Nas semanas que antecederam o pleito, no entanto, Merísio decidiu declarar apoio a Bolsonaro ao afirmar, em um vídeo de campanha, que o escolheria por “uma questão de coerência com o que desejava Santa Catarina”. Ao sair da disputa derrotado, afastou-se do bolsonarismo e, nos anos seguintes, se aproximou de Décio Lima, coordenando a campanha que levou o petista ao segundo turno no estado em 2022, feito inédito para o partido desde a redemocratização. No mesmo período, Merísio também teria se aproximado de Lula.
— Durante muitos anos estive em um campo político mais ligado à centro-direita. Hoje, porém, entendo que as políticas desenvolvidas pelo presidente Lula são as que mais contribuem para reduzir as desigualdades e fazer o país crescer, tanto na economia quanto na área social — disse Merísio.
Cenário nacionalizado
Neste ano, a chapa de Merísio, descrita por aliados como uma reunião do “campo democrático”, incluirá a ex-deputada Ângela Albino (PDT), escolhida para a vice, e o vereador por Florianópolis Afrânio Boppré (PSOL), indicado para o Senado junto a Décio. O grupo será associado a Lula numa disputa estadual influenciada pela corrida presidencial, uma vez que Jorginho fará palanque para o senador Flávio Bolsonaro (PL).
A artilharia do governador contra o presidente ganhou projeção nas últimas semanas, após o petista, durante uma visita ao porto de Itajaí (SC), criticar a ausência do mandatário no evento e mencionar uma lei sancionada que dava fim às cotas raciais nas universidades estaduais catarinenses. A legislação acabou sendo vetada pelo Supremo Tribunal Federal (STF).

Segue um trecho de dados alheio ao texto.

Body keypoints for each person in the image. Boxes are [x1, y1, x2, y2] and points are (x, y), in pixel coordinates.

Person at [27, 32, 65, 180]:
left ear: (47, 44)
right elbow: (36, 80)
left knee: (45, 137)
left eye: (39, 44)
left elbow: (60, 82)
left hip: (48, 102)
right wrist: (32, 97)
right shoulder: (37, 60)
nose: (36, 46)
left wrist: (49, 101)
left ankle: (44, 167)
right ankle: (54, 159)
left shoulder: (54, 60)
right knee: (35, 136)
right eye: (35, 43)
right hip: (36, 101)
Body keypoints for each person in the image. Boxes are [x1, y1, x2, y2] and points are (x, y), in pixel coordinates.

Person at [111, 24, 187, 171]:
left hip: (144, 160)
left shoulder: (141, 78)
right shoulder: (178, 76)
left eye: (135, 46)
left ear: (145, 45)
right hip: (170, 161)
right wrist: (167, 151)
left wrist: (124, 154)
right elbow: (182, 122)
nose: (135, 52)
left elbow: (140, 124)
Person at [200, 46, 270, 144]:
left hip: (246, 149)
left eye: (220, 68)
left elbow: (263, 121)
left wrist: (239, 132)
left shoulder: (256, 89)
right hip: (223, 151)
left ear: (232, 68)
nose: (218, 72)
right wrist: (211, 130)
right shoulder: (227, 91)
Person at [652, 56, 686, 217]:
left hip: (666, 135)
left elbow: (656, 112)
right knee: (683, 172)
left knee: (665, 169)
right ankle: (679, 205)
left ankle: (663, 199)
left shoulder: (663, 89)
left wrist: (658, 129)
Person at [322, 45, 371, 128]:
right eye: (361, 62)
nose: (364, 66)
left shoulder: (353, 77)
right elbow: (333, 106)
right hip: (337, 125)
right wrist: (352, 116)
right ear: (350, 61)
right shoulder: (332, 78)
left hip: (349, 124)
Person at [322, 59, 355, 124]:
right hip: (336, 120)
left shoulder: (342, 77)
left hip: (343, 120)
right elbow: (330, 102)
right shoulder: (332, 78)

— Não tem um cara que é branco e é melhor do que qualquer negro, o cara que é nordestino e é pior do que qualquer um do fundo do país. Que história que é essa? A gente não aceita. Hitler tentou fazer isso e acabou do jeito que acabou. A gente não pode permitir essa ideia da hegemonia branca sobre o restante do país — disparou. — Vocês não podem permitir que prevaleça em Santa Catarina o racismo. Não podem permitir que as pessoas sejam tomadas pelo senso de grandeza, porque esse estado é muito rico, não é pobre.
Em um vídeo publicado nas redes sociais após o episódio, o governador devolveu as críticas ao petista e acusou-o de não agir pelos cidadãos catarinenses.

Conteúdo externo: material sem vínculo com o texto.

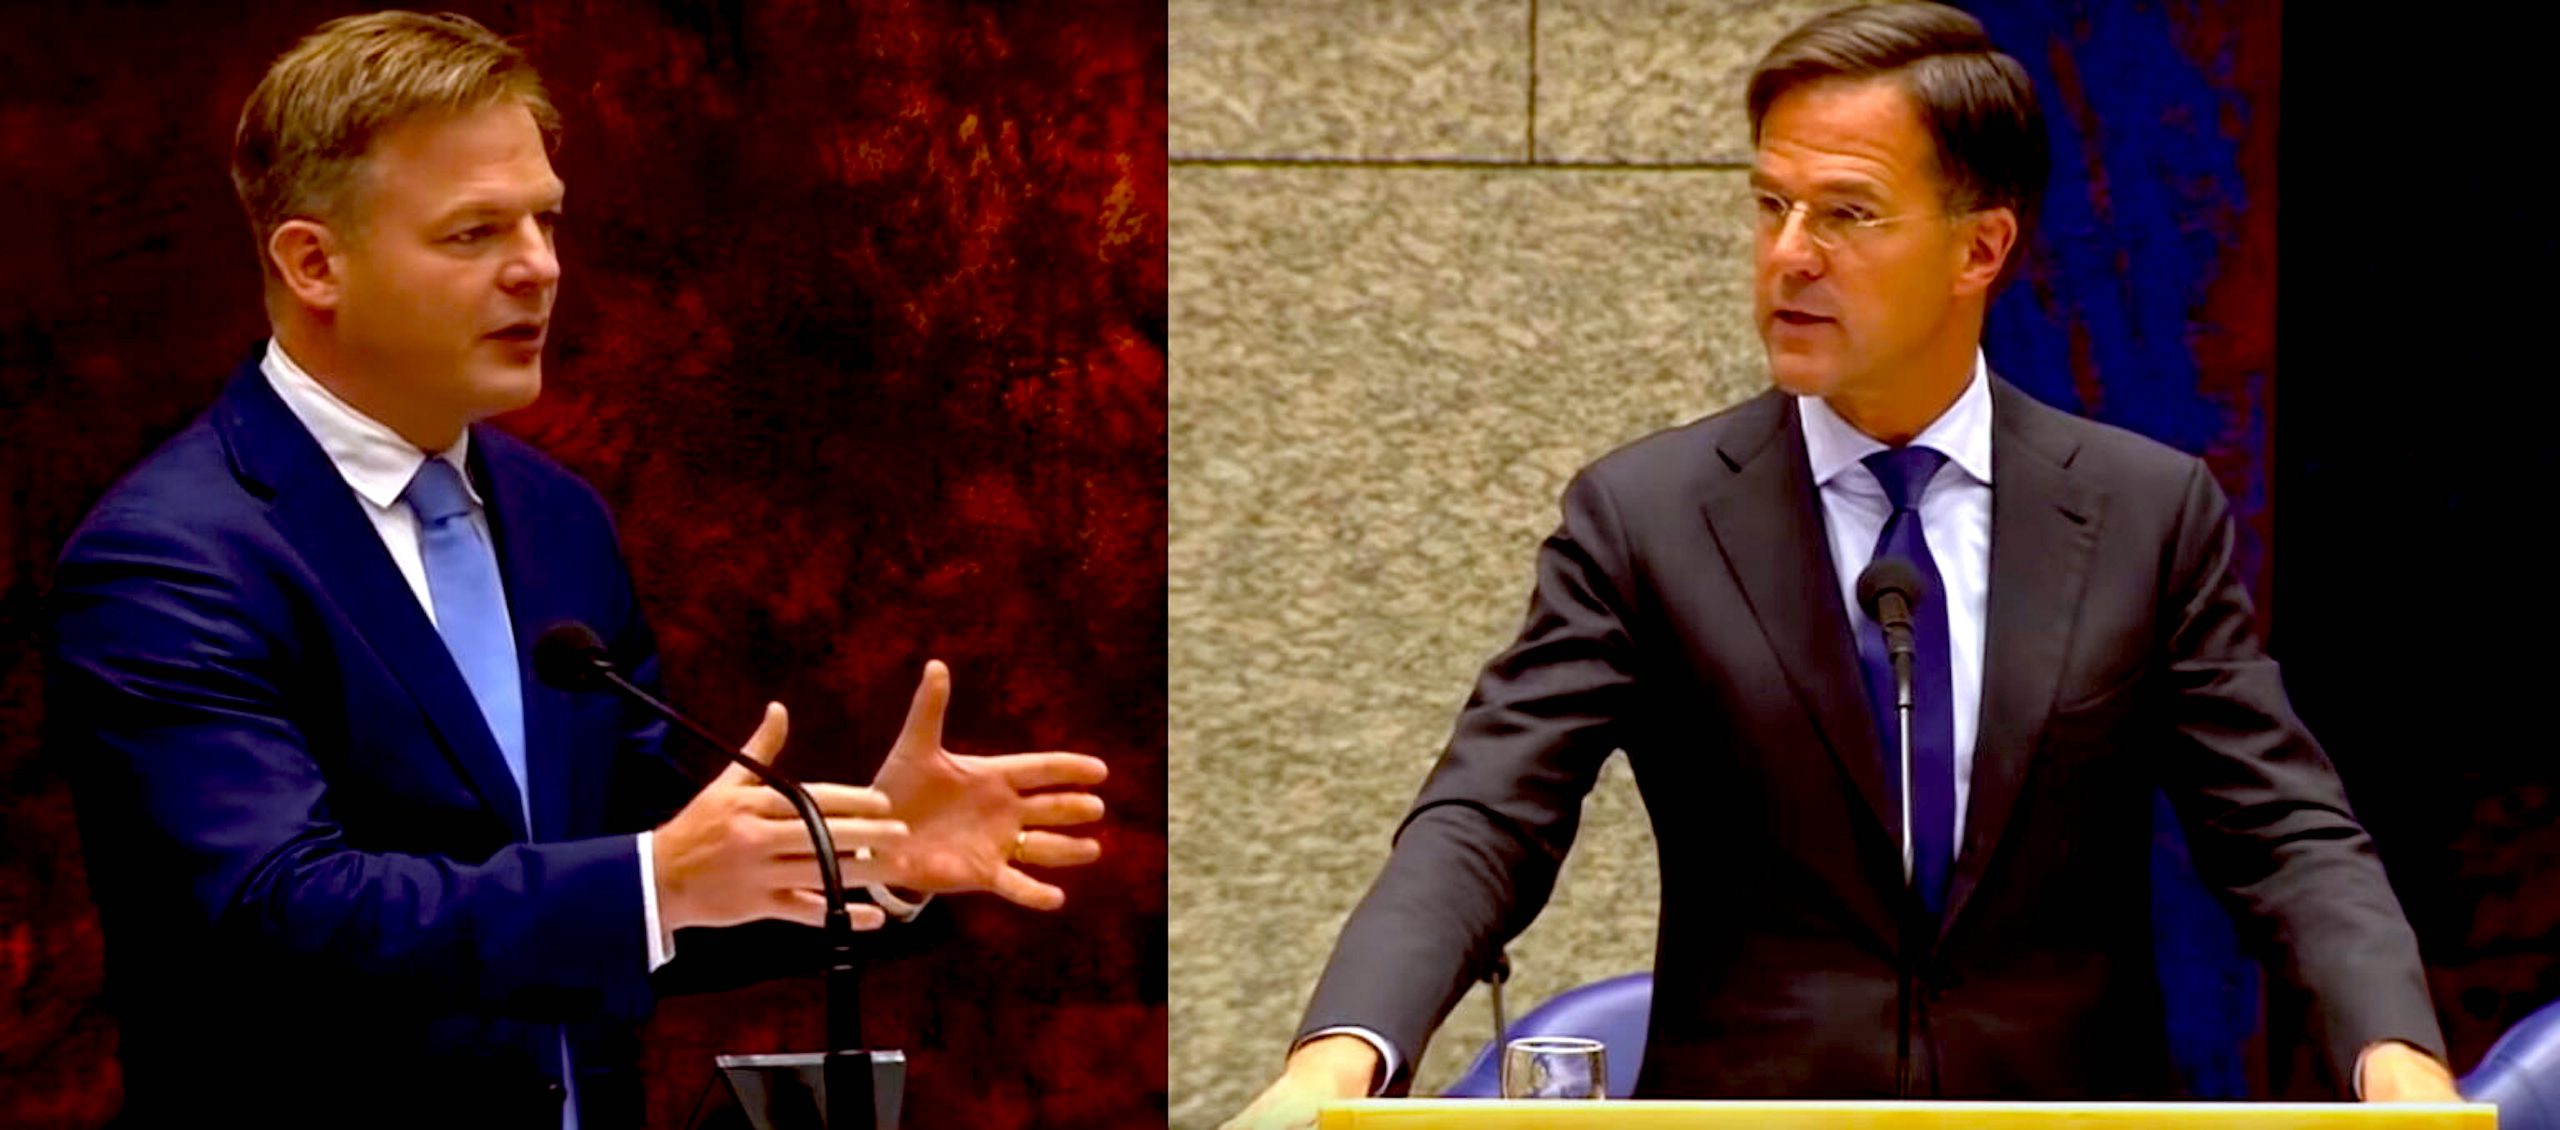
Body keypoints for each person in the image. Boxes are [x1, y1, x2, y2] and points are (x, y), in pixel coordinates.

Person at [1225, 5, 2456, 1125]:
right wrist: (1339, 1055)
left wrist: (2396, 1060)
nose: (1789, 254)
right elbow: (1489, 814)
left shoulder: (2143, 513)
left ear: (1980, 248)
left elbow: (2282, 832)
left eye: (1846, 213)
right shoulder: (1648, 516)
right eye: (1770, 205)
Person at [44, 12, 1107, 1129]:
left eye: (545, 218)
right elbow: (277, 912)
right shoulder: (170, 559)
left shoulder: (557, 520)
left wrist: (868, 857)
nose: (539, 267)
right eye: (473, 233)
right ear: (315, 262)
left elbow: (649, 873)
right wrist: (653, 880)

— O Lula toda vez que vem para cá não entrega nada. Só vem para falar mal da gente. Nunca nos ofereceram esse investimento — rebateu o governador após o presidente dizer que ele não se sentou com o Ministério dos Transportes para discutir investimento bilionário em estradas do estado. — Qual é o tamanho da cabeça desse cidadão? Qual é a qualidade da massa encefálica que ele tem na cabeça? É de se pesquisar, porque um ser humano não pode ser pequeno a ponto de não privilegiar os interesses do povo de Santa Catarina.